**Task list:**
- a) Translate into French the sentence "Anna’s distrust turns into interest, orderliness into chaos." from the text about the play Letters from Mosul.
- b) Carry on the text about the play Letters from Mosul, starting after its final sentence.

**Text:**
#####

Letters from Mosul

Kirjeitä Mosulista (Letters from Mosul) is a scenic poem about the collision of two cultures, the encounter of Iraqi Ahmed and Finnish Anna. It is based on a true story and it is written by actor Omar Albajaren and director Liisa Isotalo.

The piece addresses refugees’ integration into Finnish socity – a phenomenon, which is especially current after the refugee crisis of 2015. On the stage preconceptions are broken and feelings and thoughts brought on by encountering something foreign are dealt with openly. The piece is a sort of sequel for OSIRIS theatre’s performance Matkalla kotiin (On the Journey) from last year, which was about two Iraqi friends’ flight from Mosul to Helsinki using the means of table puppetry.

Young Ahmed unexpectedly enters Finnish Anna’s, who dreams of a serene life, home. The Iraqi man steps inside. Anna’s distrust turns into interest, orderliness into chaos. Ahmed drags with him the family he left in Mosul, his secret love, memories mutilated by car bombs and dreams of adulthood. Anna and Ahmed look each other eye to eye.

Layer by layer they are both revealed new aspects of humanity, responsibility, honor and love. Eye for an eye or eye to eye and hand in hand?

#####

**Data section:**
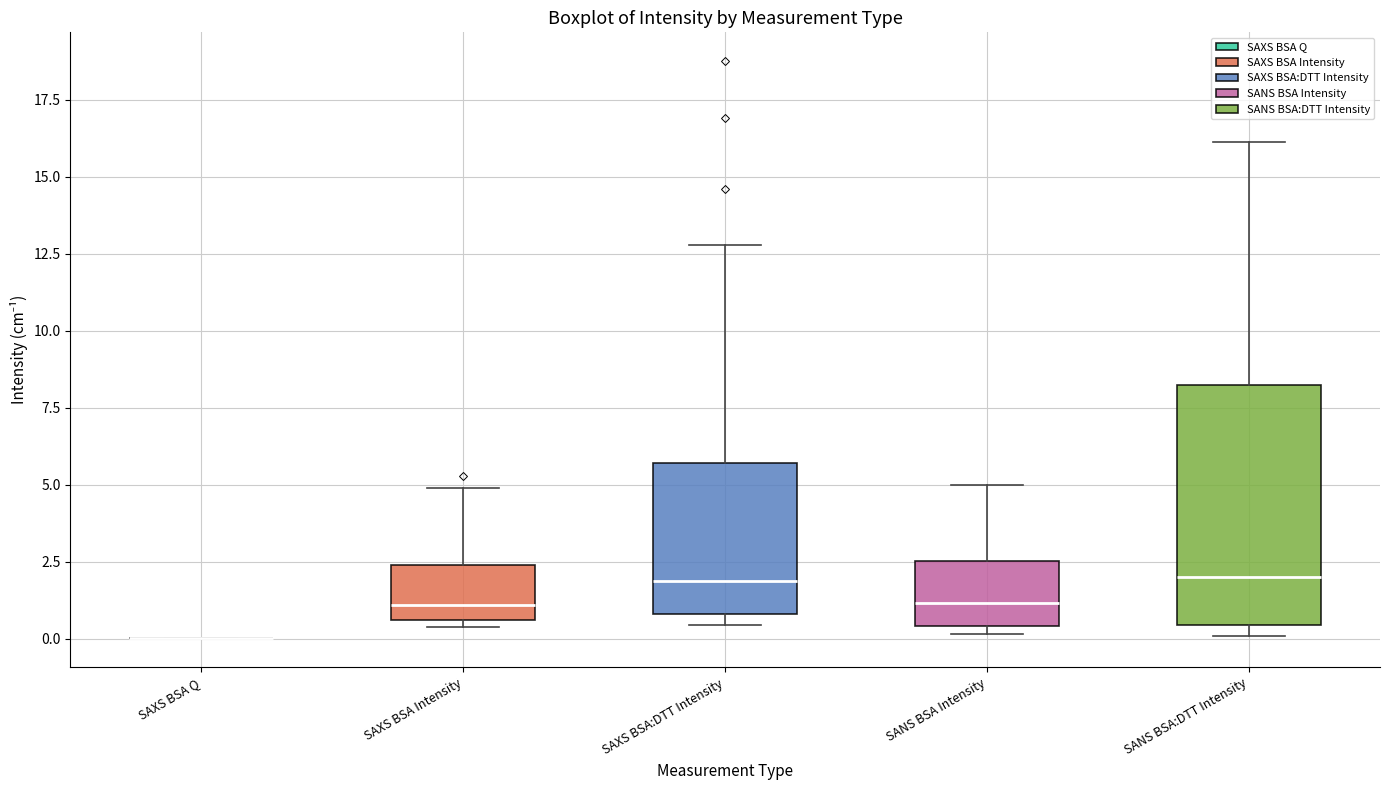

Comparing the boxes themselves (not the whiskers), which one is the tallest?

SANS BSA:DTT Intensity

#####

**Answers to the tasks:**
- a) La méfiance d'Anna se change en intérêt, l'ordre en chaos.

- b)
Audience: youth (14+) and adults
Language: Finnish and Arabic, the performance can be understood in both languages
Duration: 2,5 h with one interval
Tickets: 29/27/19 €

See trailer

Press and bloggers’ reviews:

”Liisa Isotalo’s concept and direction builds a beautiful ballad on the stage about the encounter of an Iraqi man, Ahmed (Omar Albajare and Jussi Järvinen) and a Finnish woman, Anna (Mira Kivelä).” – Pasi Puranen, blog ”Pessin ja Illusian luona”.

”Letters from Mosul is at times very touching. Especially the realistic video calls Ahmed gets from his home country Iraq stick to mind. The breaking video connection and bad reception create a realistic picture of a serious situation between life and death and bring the characters close to the audience. The performance is at its best in these parts, where people appear from behind the stories. Kaisa Siirala’s and Ali Haithem’s live music is an important part part of the performance’s atmosphere. The music together with the pictures taken in Iraq take the audience to the banks of river Tigris and in this way create an opposite image for the life Ahmed has in Finland.” – Eeli Vilhunen, newspaper ”Demokraatti”.

”The letters from Mosul, which also appear in the performance’s name, are also touching – practically the video calls Ahmed has with his family in Iraq. A low-resolution picture, breaking reception and Ahmed’s reactions are haunting. They’re not talking about the weather but who has been killed.” – Tuomas Kaseva, newspaper Helsingin Sanomat.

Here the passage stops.